Ser santo para Jesús
es cumplir la voluntad de Dios. Así lo recoge en la
oración que nos deja como testamento. Por tanto, es
más que un sentimiento o un deseo. El cumplimiento
de la voluntad de Dios se manifiesta sobre todo con
obras; la vida misma es el crisol de la santidad.
Para nosotros la
santidad se concreta, también, en el seguimiento de
Jesús, en vivir con unas actitudes y compromisos
semejantes a los que Él tuvo y que recogen las
Bienaventuranzas. He ahí el talante radical y
característico de los hijos de Dios.
Hoy celebramos la santidad de Dios que se manifiesta
en tantos santos: los reconocidos y los anónimos.

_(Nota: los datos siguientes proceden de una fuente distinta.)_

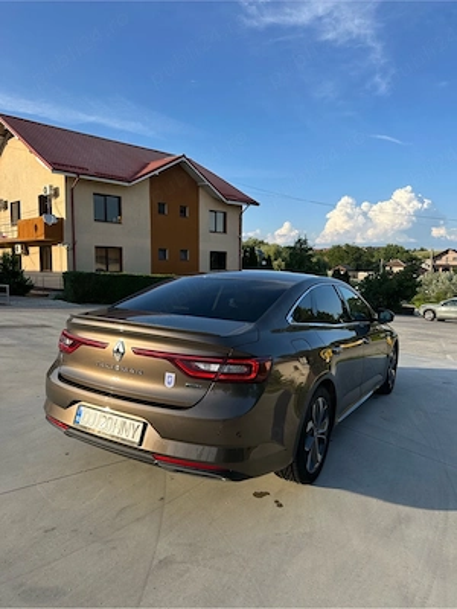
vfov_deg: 71.6
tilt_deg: -4.9
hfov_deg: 56.8
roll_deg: -1.3
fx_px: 422
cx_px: 228
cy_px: 304
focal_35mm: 24
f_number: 1.78
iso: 80
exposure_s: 1/2203
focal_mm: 6.86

Ellos fueron de carne y hueso, con valores y con
limitaciones; pero se tomaron con mucha pasión el
seguimiento de Jesús. En ellos no hay encogimiento
ni evasión. En todos sobresalen los valores humanos,
se descubre una gran madurez y aparece una gran
condición religiosa y evangélica.
Si admiramos su talla
personal y creyente, es para caminar por la senda
testimonial que nos dejaron. Generalmente no hacen
cosas extrañas, deslumbrantes; hacen
extraordinariamente bien lo ordinario. Por eso nos
sorprenden y nos resultan atractivos.
Los santos son los
mejores cristianos, unos dignos representantes de lo
que la Iglesia debe ser en medio de la sociedad.
Habitados por el Espíritu, pusieron su vida al
servicio de Dios y de los hermanos, desarrollaron
ampliamente el programa de las Bienaventuranzas y
vibraron con la experiencia de la comunión eclesial.
Hemos de aprender de su aventura humana y creyente.
Un día San Agustín se preguntó: Si ellos pudieron,
¿por qué yo no? Y alcanzó este don. Porque, al fin y
al cabo, la santidad es el triunfo de Dios en quien
decide colaborar fielmente con su plan de salvación.